Options for the bonding driver are supplied as parameters to the bonding module at load time, or are specified via sysfs.

Module options may be given as command line arguments to the insmod or modprobe command, but are usually specified in either the /etc/modules.conf or /etc/modprobe.conf configuration file, or in a distro-specific configuration file (some of which are detailed in the next section).

Details on bonding support for sysfs is provided in the “Configuring Bonding Manually via Sysfs” section, below.

The available bonding driver parameters are listed below. If a parameter is not specified the default value is used. When initially configuring a bond, it is recommended “tail -f /var/log/messages” be run in a separate window to watch for bonding driver error messages.

It is critical that either the miimon or arp_interval and arp_ip_target parameters be specified, otherwise serious network degradation will occur during link failures. Very few devices do not support at least miimon, so there is really no reason not to use it.

Options with textual values will accept either the text name or, for backwards compatibility, the option value. E.g., “mode=802.3ad” and “mode=4” set the same mode.

Linux Bonding Options:

arp_interval

Specifies the ARP link monitoring frequency in milliseconds.

The ARP monitor works by periodically checking the slave devices to determine whether they have sent or received traffic recently (the precise criteria depends upon the bonding mode, and the state of the slave). Regular traffic is generated via ARP probes issued for the addresses specified by the arp_ip_target option.

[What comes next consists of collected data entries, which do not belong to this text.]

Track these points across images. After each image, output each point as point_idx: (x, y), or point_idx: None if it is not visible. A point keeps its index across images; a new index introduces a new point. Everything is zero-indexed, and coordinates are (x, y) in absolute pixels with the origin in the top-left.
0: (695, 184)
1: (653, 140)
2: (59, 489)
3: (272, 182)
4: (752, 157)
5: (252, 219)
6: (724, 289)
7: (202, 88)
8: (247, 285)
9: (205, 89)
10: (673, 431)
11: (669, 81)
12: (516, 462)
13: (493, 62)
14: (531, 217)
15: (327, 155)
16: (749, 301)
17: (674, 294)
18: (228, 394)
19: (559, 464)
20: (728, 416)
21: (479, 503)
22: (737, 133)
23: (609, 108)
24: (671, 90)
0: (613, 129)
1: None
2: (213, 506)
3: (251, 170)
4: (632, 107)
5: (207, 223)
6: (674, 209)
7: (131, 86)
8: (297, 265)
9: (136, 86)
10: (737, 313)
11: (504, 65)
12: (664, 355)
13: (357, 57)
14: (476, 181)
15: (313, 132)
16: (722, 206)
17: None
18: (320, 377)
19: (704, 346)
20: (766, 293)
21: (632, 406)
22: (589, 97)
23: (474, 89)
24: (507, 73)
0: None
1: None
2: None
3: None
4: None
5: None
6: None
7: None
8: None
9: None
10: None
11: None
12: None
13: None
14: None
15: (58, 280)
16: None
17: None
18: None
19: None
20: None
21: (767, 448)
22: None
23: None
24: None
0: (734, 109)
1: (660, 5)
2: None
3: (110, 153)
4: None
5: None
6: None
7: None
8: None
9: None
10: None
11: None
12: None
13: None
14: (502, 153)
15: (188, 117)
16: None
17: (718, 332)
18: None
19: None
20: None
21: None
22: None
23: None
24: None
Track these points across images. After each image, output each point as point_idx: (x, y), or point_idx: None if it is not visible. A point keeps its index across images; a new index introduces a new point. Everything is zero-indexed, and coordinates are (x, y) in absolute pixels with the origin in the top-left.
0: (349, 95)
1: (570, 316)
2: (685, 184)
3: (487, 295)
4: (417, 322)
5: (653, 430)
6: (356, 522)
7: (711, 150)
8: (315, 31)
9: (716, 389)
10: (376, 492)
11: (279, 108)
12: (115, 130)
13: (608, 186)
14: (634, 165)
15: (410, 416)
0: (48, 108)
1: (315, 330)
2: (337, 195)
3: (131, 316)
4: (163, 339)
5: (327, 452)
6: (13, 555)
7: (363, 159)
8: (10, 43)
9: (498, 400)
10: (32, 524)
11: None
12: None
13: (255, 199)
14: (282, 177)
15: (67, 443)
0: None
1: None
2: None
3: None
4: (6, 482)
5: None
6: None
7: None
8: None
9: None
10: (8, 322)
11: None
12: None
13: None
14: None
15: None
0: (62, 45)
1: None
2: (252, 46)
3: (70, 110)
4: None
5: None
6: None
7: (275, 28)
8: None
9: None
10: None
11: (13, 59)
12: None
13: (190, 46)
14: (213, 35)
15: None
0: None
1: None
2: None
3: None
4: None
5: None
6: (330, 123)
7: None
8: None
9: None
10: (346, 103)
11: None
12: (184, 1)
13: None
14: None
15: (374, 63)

This behavior can be modified by the arp_validate option, below.

If ARP monitoring is used in an etherchannel compatible mode (modes 0 and 2), the switch should be configured in a mode that evenly distributes packets across all links. If the
switch is configured to distribute the packets in an XOR fashion, all replies from the ARP targets will be received on the same link which could cause the other team members to
fail. ARP monitoring should not be used in conjunction with miimon. A value of 0 disables ARP monitoring. The default value is 0.

arp_ip_target

Specifies the IP addresses to use as ARP monitoring peers when arp_interval is > 0. These are the targets of the ARP request sent to determine the health of the link to the targets.
Specify these values in ddd.ddd.ddd.ddd format. Multiple IP addresses must be separated by a comma. At least one IP address must be given for ARP monitoring to function. The
maximum number of targets that can be specified is 16. The default value is no IP addresses.

arp_validate

Specifies whether or not ARP probes and replies should be validated in the active-backup mode. This causes the ARP monitor to examine the incoming ARP requests and replies, and only consider a slave to be up if it is receiving the appropriate ARP traffic.

Possible values are:

none or 0

No validation is performed. This is the default.

active or 1

Validation is performed only for the active slave.

backup or 2

Validation is performed only for backup slaves.

all or 3

Validation is performed for all slaves.

For the active slave, the validation checks ARP replies to confirm that they were generated by an arp_ip_target. Since backup slaves do not typically receive these replies, the validation performed for backup slaves is on the ARP request sent out via the active slave. It is possible that some switch or network configurations may result in situations
wherein the backup slaves do not receive the ARP requests; in such a situation, validation of backup slaves must be disabled.

This option is useful in network configurations in which multiple bonding hosts are concurrently issuing ARPs to one or more targets beyond a common switch. Should the link between the switch and target fail (but not the switch itself), the probe traffic generated by the multiple bonding instances will fool the standard ARP monitor into considering the links as still up. Use of the arp_validate option can resolve this, as
the ARP monitor will only consider ARP requests and replies associated with its own instance of bonding.

This option was added in bonding version 3.1.0.

downdelay

Specifies the time, in milliseconds, to wait before disabling a slave after a link failure has been detected. This option is only valid for the miimon link monitor. The downdelay
value should be a multiple of the miimon value; if not, it will be rounded down to the nearest multiple. The default
value is 0.

fail_over_mac

Specifies whether active-backup mode should set all slaves to the same MAC address (the traditional behavior), or, when enabled, change the bond’s MAC address when changing the active interface (i.e., fail over the MAC address itself).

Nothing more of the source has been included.